* _Your goal_:
Write out every line of the material below verbatim, making no changes of any kind.

* _Records_:
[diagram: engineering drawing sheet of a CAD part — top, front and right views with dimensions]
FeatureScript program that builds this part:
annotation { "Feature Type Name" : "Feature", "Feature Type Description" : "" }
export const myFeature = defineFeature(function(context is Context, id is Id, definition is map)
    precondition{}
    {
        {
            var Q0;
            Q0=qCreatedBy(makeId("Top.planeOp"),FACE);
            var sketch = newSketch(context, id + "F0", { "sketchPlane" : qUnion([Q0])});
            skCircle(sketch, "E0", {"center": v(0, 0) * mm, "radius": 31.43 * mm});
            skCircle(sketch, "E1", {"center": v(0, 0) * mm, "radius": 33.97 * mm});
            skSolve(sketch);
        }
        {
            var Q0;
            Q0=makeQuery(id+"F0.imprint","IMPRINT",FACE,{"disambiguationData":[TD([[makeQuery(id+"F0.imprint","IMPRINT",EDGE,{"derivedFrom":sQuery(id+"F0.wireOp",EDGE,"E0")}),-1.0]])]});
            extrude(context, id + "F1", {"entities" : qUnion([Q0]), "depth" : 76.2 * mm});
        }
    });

* _Response below_:
[diagram: engineering drawing sheet of a CAD part — top, front and right views with dimensions]
FeatureScript program that builds this part:
annotation { "Feature Type Name" : "Feature", "Feature Type Description" : "" }
export const myFeature = defineFeature(function(context is Context, id is Id, definition is map)
    precondition{}
    {
        {
            var Q0;
            Q0=qCreatedBy(makeId("Top.planeOp"),FACE);
            var sketch = newSketch(context, id + "F0", { "sketchPlane" : qUnion([Q0])});
            skCircle(sketch, "E0", {"center": v(0, 0) * mm, "radius": 31.43 * mm});
            skCircle(sketch, "E1", {"center": v(0, 0) * mm, "radius": 33.97 * mm});
            skSolve(sketch);
        }
        {
            var Q0;
            Q0=makeQuery(id+"F0.imprint","IMPRINT",FACE,{"disambiguationData":[TD([[makeQuery(id+"F0.imprint","IMPRINT",EDGE,{"derivedFrom":sQuery(id+"F0.wireOp",EDGE,"E0")}),-1.0]])]});
            extrude(context, id + "F1", {"entities" : qUnion([Q0]), "depth" : 76.2 * mm});
        }
    });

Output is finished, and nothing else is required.